» **Okuma Metni**
-.-.-
2012 yılı için Avrupa ve Türkiye’deki ekonomik gelişmelerin değerlendirmesi, aynı dönem Türkiye’de SDG sektörü analizi, 2013 beklentileri;2007 krizi ve sonrası dönem özellikle Avrupa da ciddi ekonomik çalkantılara sebep oldu. Arz talep dengesinin bozulduğu geçtiğimiz 3-4 yılda özellikle yapı ve inşa sektörü, alt yapı yatırımları bizim ülkemizde biraz daha az hissedilmesine rağmen küresel anlamda ciddi sekteye uğradı. Gelişmiş ülkelerin sıkı para politikaları sonucu Türkiye’den talepleri azaldı. Bu da konteyner içi metal ihracat tutarımızı (seri üretim metal taşıyıcılar, kasalar vs.) azalttı. Ülkemiz özellikle kaynaklı imalatlarda oldukça iyi bir aşamaya gelmişti. Bu yükseliş trendi son krizle birlikte düşüşe geçti.
Bunun yanında ülkemizi yakından ilgilendiren komşu ülkelerdeki kalkışma ve başkaldırı ortamı sosyo ekonomik denge ve bağlantıları büyük anlamda zedeledi. Suriye krizi aslında çok beklenilen bir durum değildi.
-.-.-
» **Verilen Bilgiler**
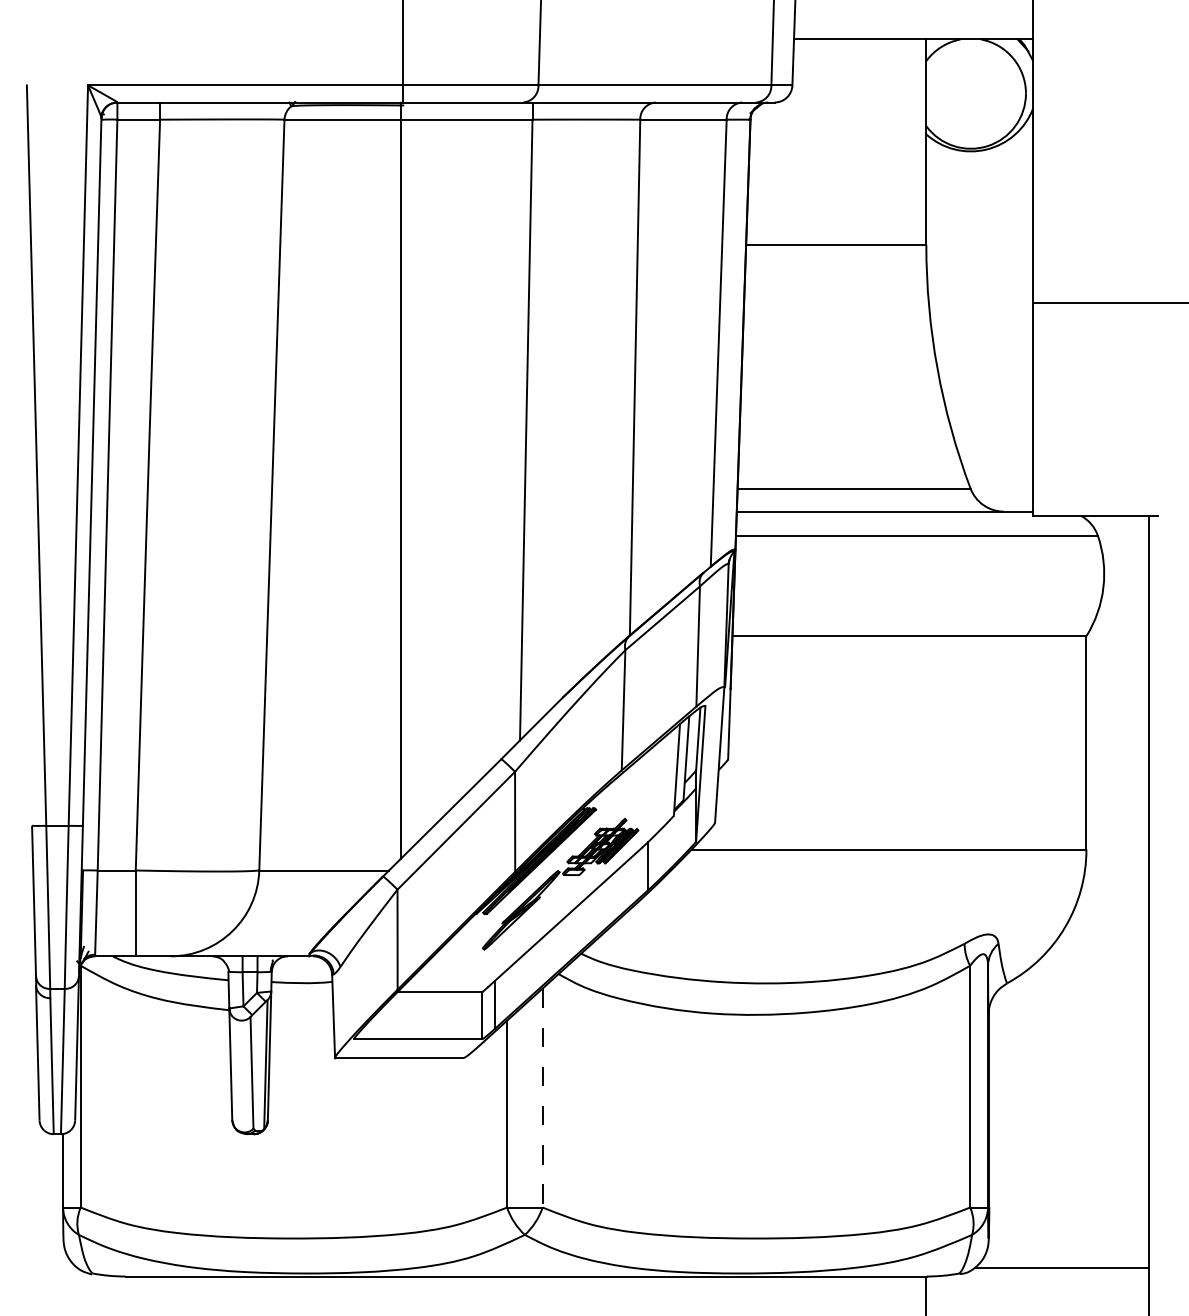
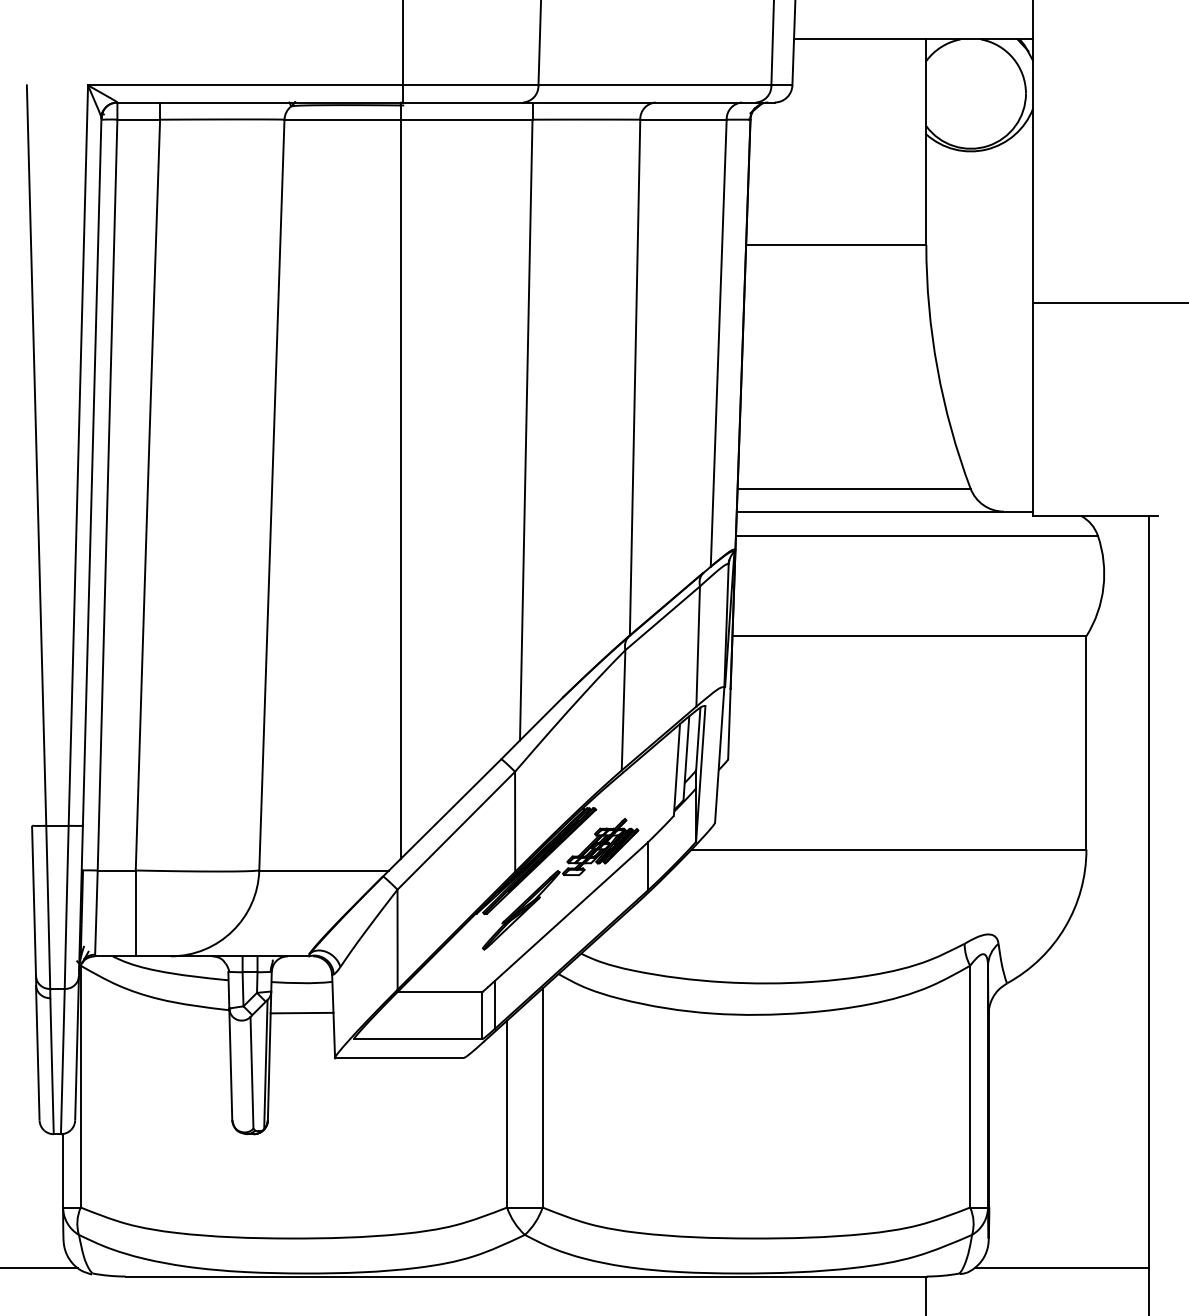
line at (301, 1012): none -> present
line at (542, 1098): dashed -> solid
line at (39, 1267): none -> present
-.-.-
» **Görev Tanımı**
Okuma metninde "Bunun yanında ülkemizi" ile başlayıp "bir durum değildi." ile biten kısmı hiçbir şeyi değiştirmeden aynen yazın.

» **Alıştırma Cevabı**
Bunun yanında ülkemizi yakından ilgilendiren komşu ülkelerdeki kalkışma ve başkaldırı ortamı sosyo ekonomik denge ve bağlantıları büyük anlamda zedeledi. Suriye krizi aslında çok beklenilen bir durum değildi.